Kittens are intentionally poisoned with parasite-infested meat, studied and then burned alive — and it’s happening on your dime.

Rep. Walter B. Jones Jr. spoke out last week about a controversial U.S. Department of Agriculture research project and signed on to a bipartisan bill that would eliminate the taxpayer-funded form of animal cruelty.

The Farmville Republican was shocked to learn that the USDA’s Agriculture Research Service uses kittens in toxoplasmosis testing. He has two 7-year-old Siamese cats, the News & Observer reported, siblings named Buddha and Sadat.

“As a longtime cat owner, I was alarmed that the federal government has been secretively spending Americans’ tax dollars for archaic experiments on kittens, and then needlessly killing the healthy animals at the end of the project,” Jones said in a news release. “Abusing pets in government labs with taxpayers’ money has to stop and I’ll continue to fight until it does.”

Jones met last week with Animal Planet star Hannah Shaw and representatives from the White Coat Waste Project, an advocacy group working to end taxpayer-funded animal testing, the Raleigh newspaper reported.

Rep. Mike Bishop, a Michigan Republican, introduced the KITTEN Act — an acronym for Kittens in Traumatic Testing Ends Now — on May 11. In a letter to Agriculture Secretary Sonny Perdue, Bishop wrote that the USDA breeds hundreds of kittens, feeds them raw meat infected with Toxoplasma parasites for two to three weeks, collects and studies their feces and then destroys the cats through incineration.

This study, Bishop says, has been ongoing since 1982.

Toxoplasmosis causes around 750 U.S. deaths each year, but it’s not considered a life-threatening disease for otherwise healthy adults. It “may cause flu-like symptoms in some people, but most people affected never develop signs and symptoms,” according to the Mayo Clinic.

It may cause “serious complications” for babies born to infected mothers and people with compromised immune systems, but there already are at least two FDA-approved medications to treat the disease.

We realize animal testing is credited with medical advances that have saved human lives, but after 36 years, what’s left to be gained from torturing and killing America’s most popular pet? (The American Society for the Prevention of Cruelty to Animals estimates there are 85.8 million cats and 78 million dogs in the United States.)

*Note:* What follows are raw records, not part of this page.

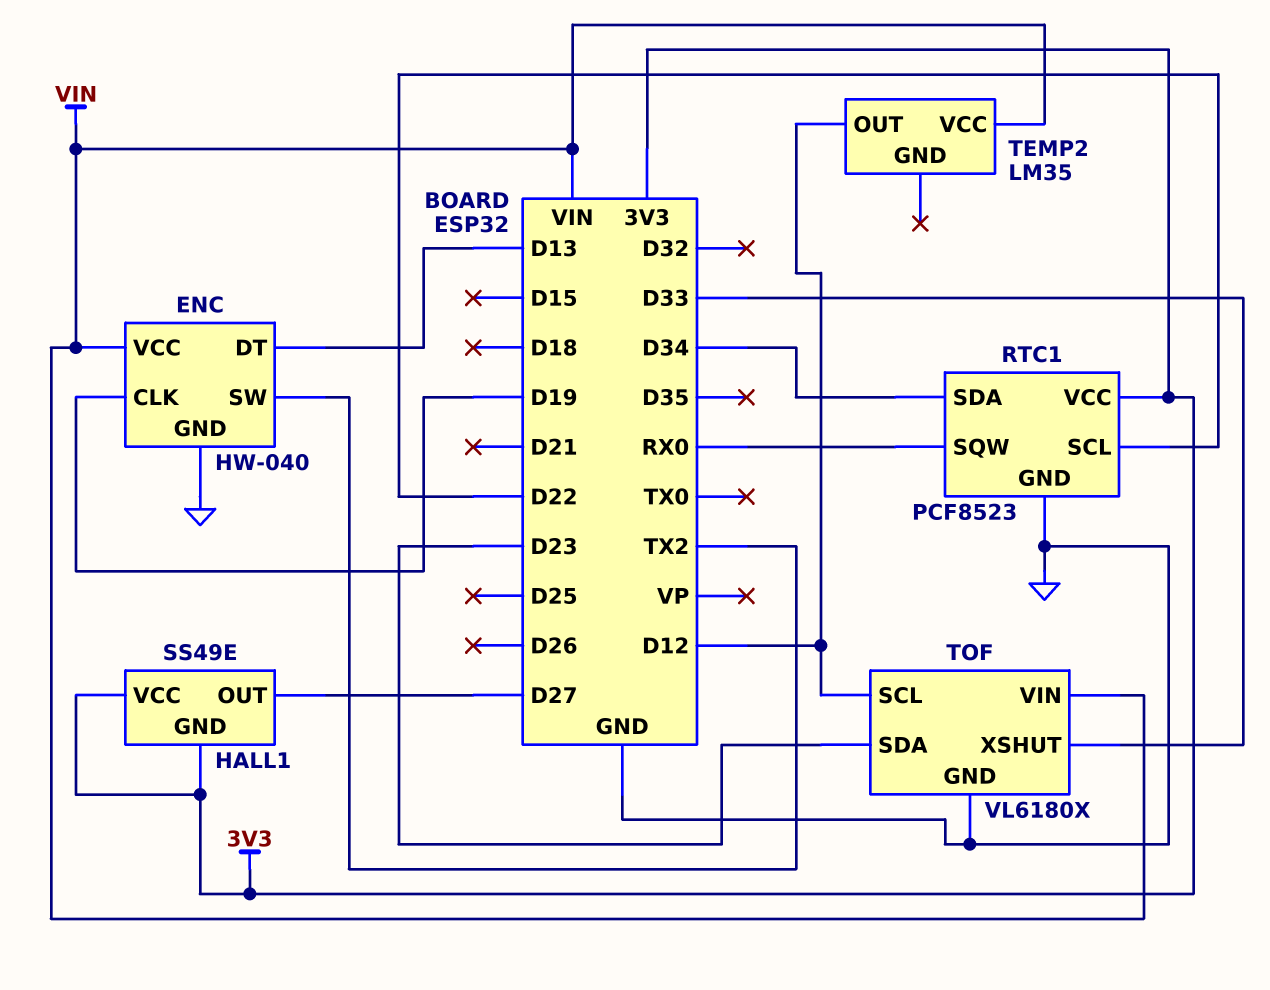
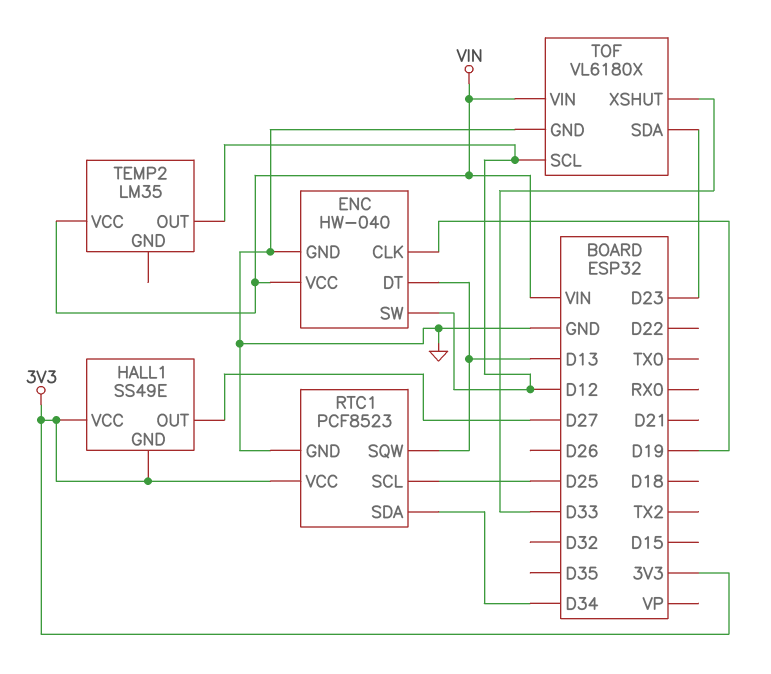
ENC pin SW: TX2 -> D12
RTC1 pin SCL: D22 -> D25
RTC1 pin SQW: RX0 -> D13

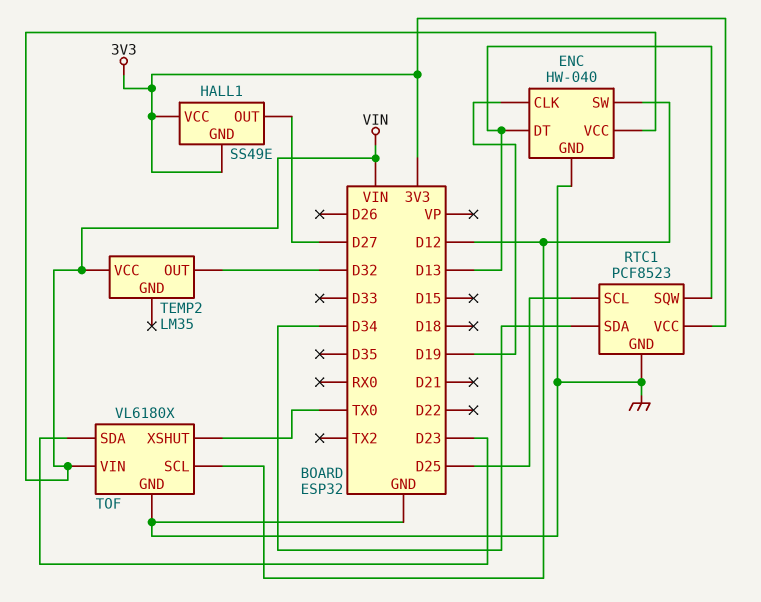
TEMP2 pin OUT: D12 -> D32
TOF pin XSHUT: D33 -> TX0

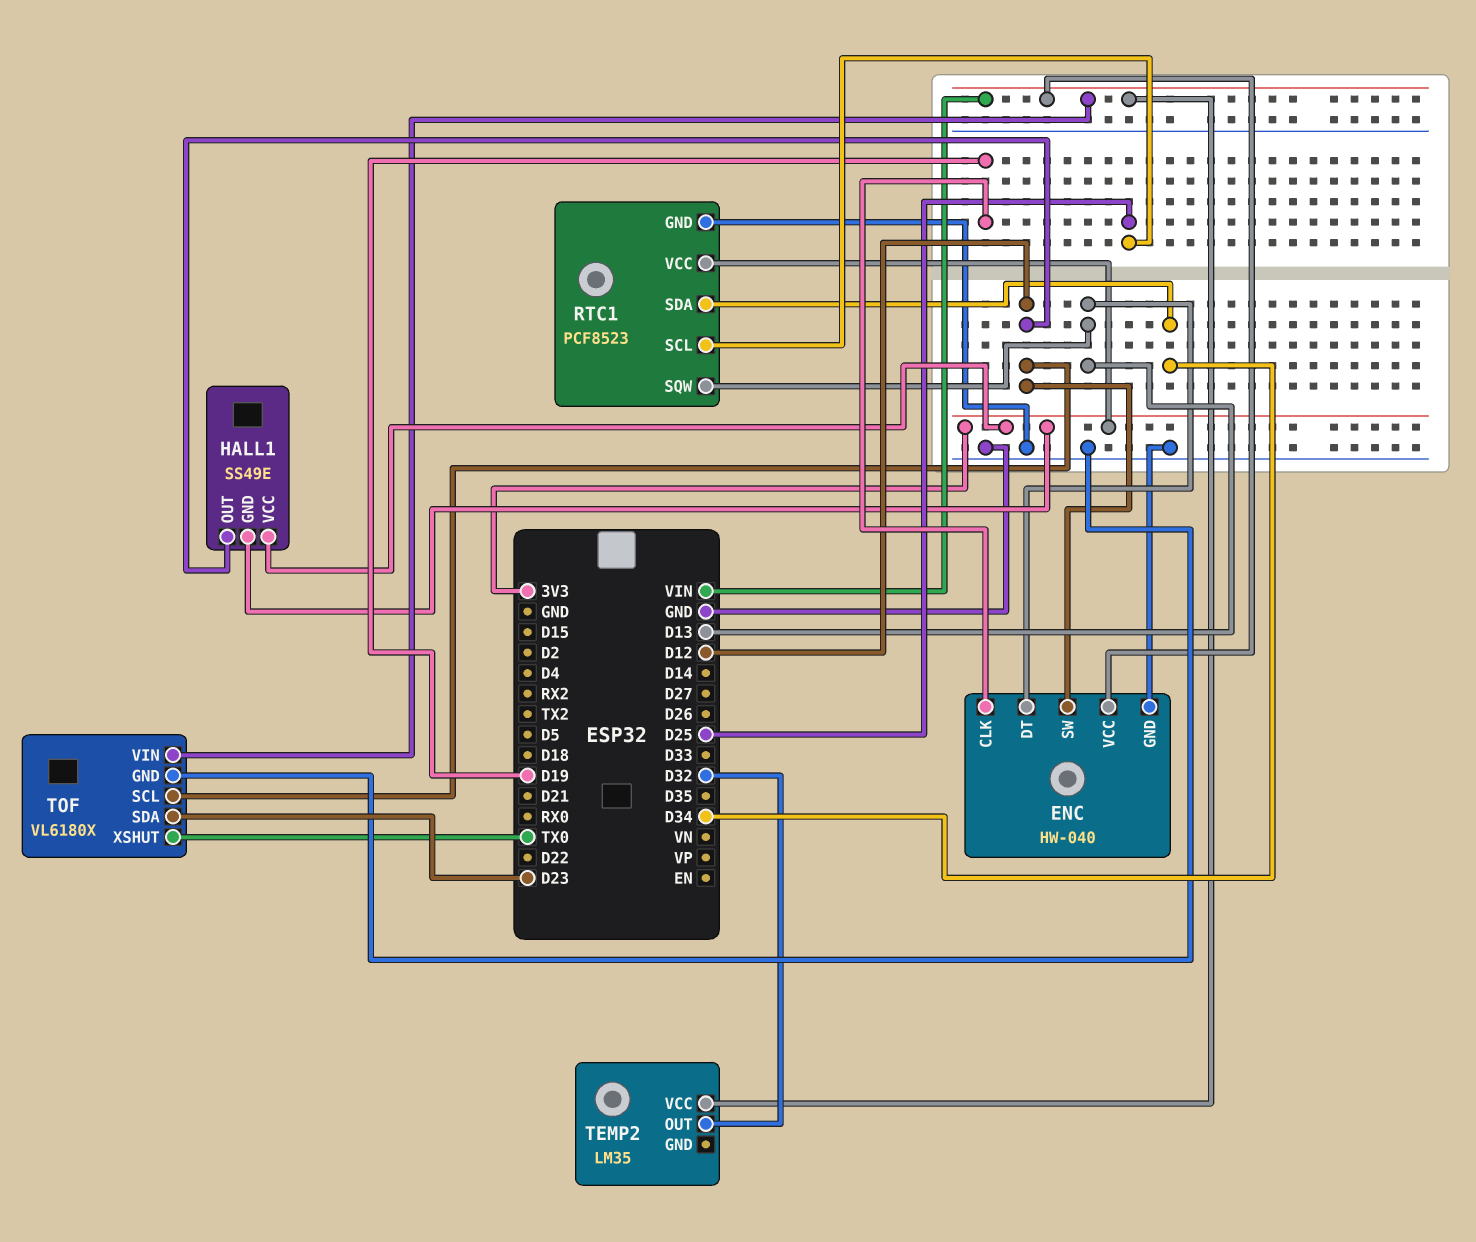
HALL1 pin OUT: D27 -> D12

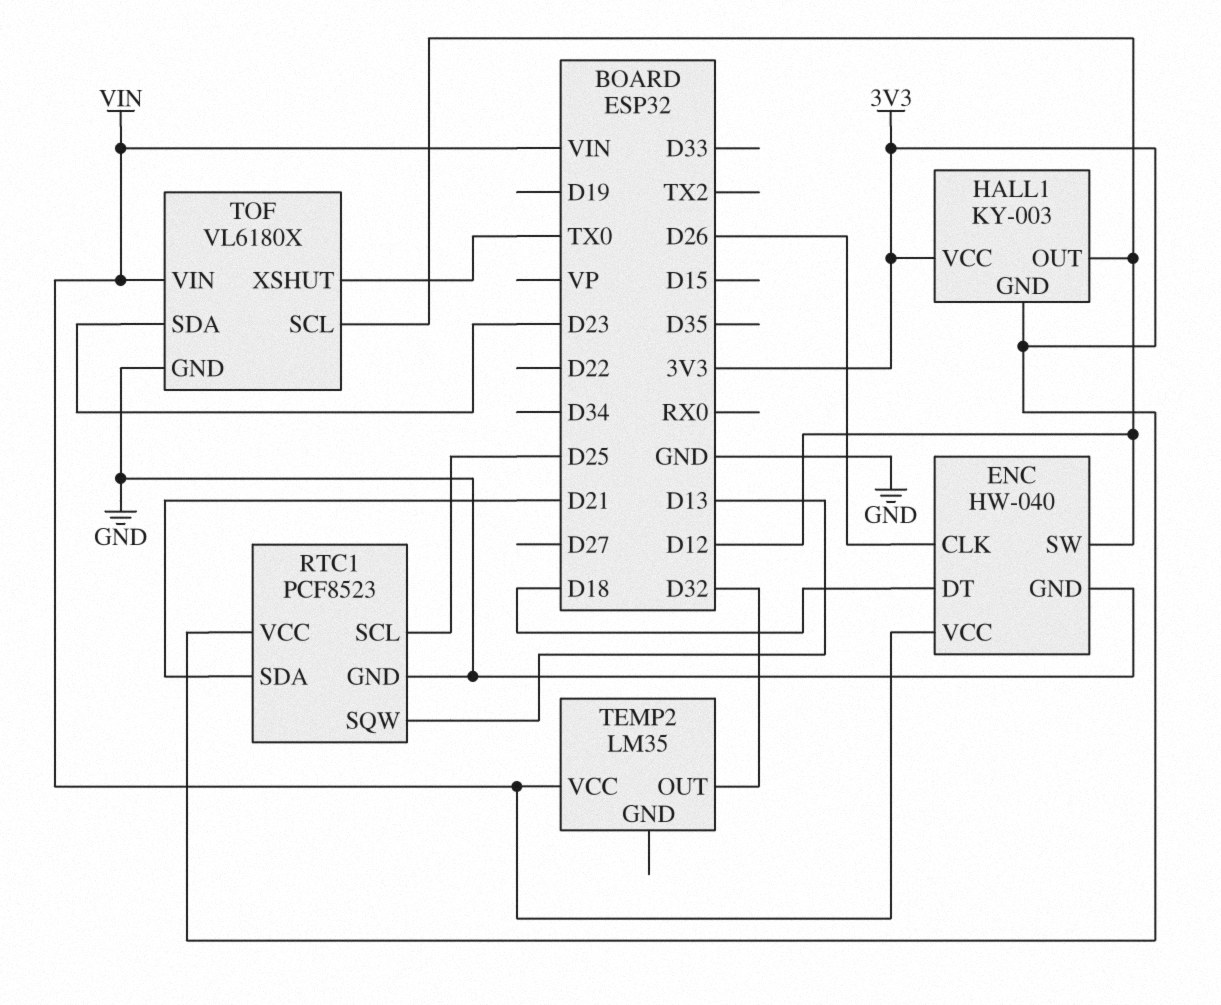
ENC pin CLK: D19 -> D26
ENC pin DT: D13 -> D18
HALL1: SS49E -> KY-003
RTC1 pin SDA: D34 -> D21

Not only are the USDA’s kittens made to suffer needlessly, but the method by which they’re killed is an outrage. Why incinerate live animals instead of humanely euthanizing them by injection as public animal shelters do?

The manner in which these animals are treated would be upsetting enough if a private lab were responsible. The fact that a government agency is committing these atrocities with taxpayer money is enough to turn our stomachs.

We commend Congressman Jones for adding his name to the KITTEN Act and calling attention to this cruel and inhumane research. The bill currently has 19 Democratic and six Republican sponsors, and it’s a mystery why all 435 U.S. representatives haven’t signed on to the legislation. House rules place no upper limit on the number of members who may co-sponsor a bill.

Science sometimes gets short shrift in politics when lawmakers cherry-pick details of legitimate studies to make them seem wasteful or ridiculous, such as the widely lampooned “shrimp on a treadmill” research that measured the species’ response to changes in water quality. This is not one of those times.

Intentionally poisoning kittens to pad a 36-year study is cruel. Burning them to death is evil. There’s no rationalizing it or explaining it away.

The USDA cannot be allowed to continue this inhumane practice.